Collected data:
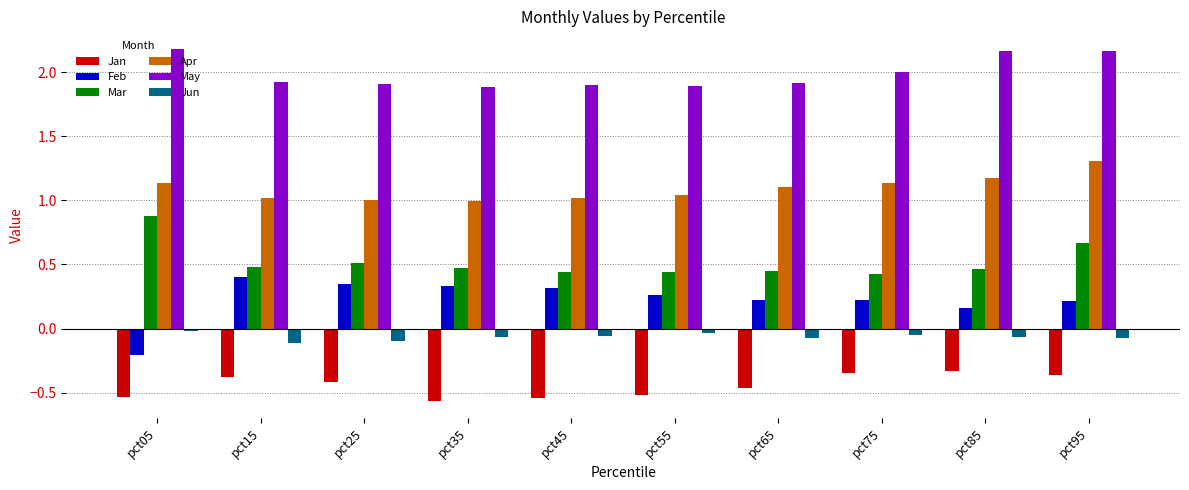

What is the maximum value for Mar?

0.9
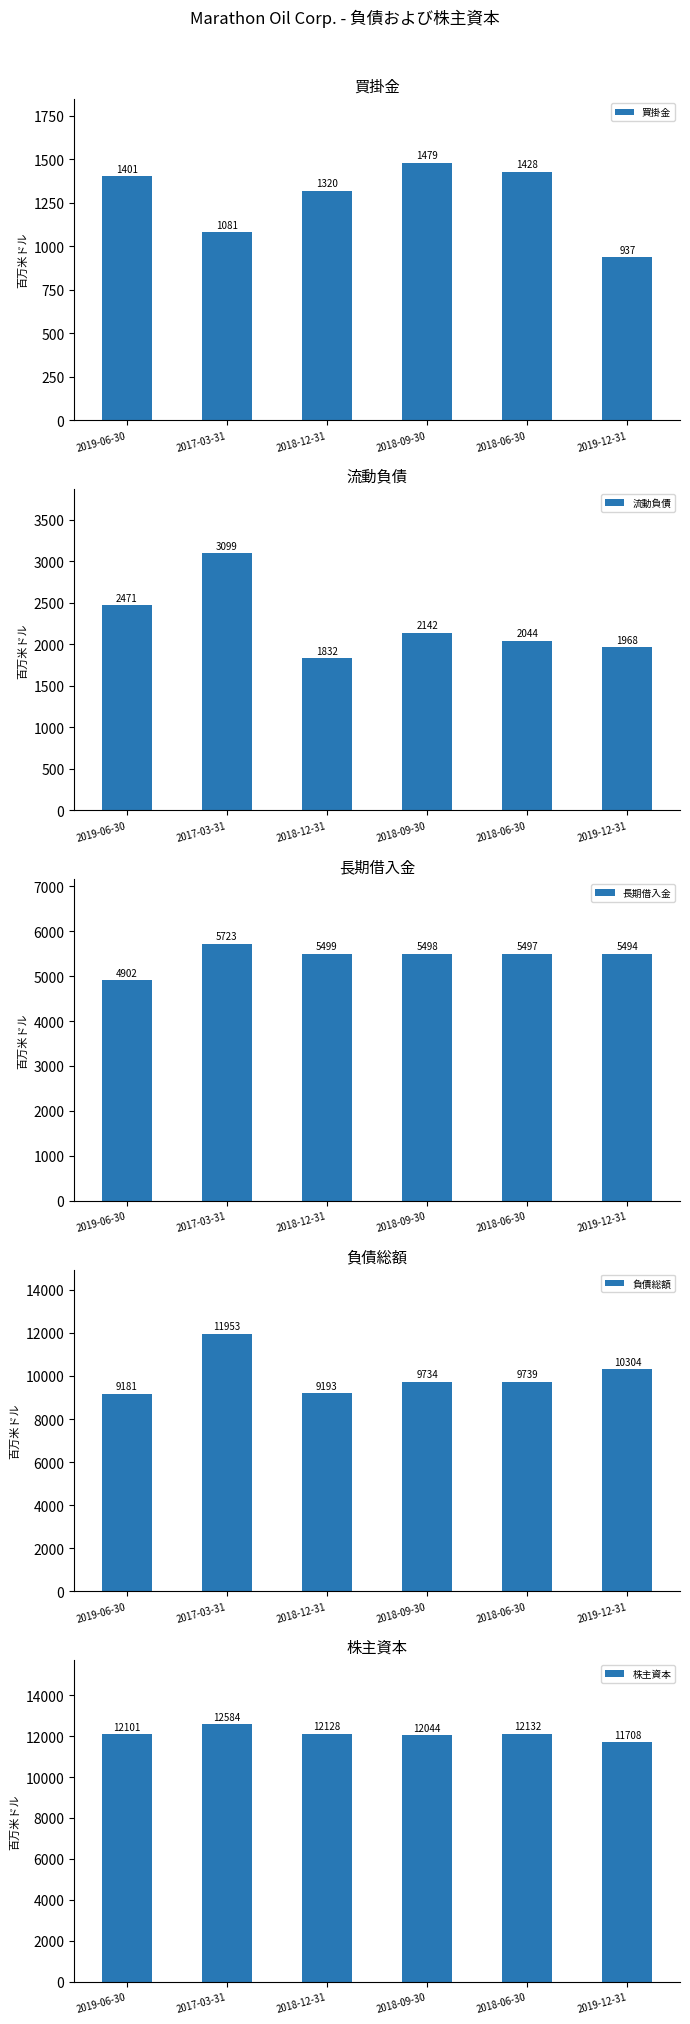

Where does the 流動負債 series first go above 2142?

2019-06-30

> [YOUR INSTRUCTIONS]:
Can you quote every line of the listing above verbatim, leaving the pictures out?

> [COMPLETED EXERCISE]:
What is the maximum value for Mar?

0.9

Where does the 流動負債 series first go above 2142?

2019-06-30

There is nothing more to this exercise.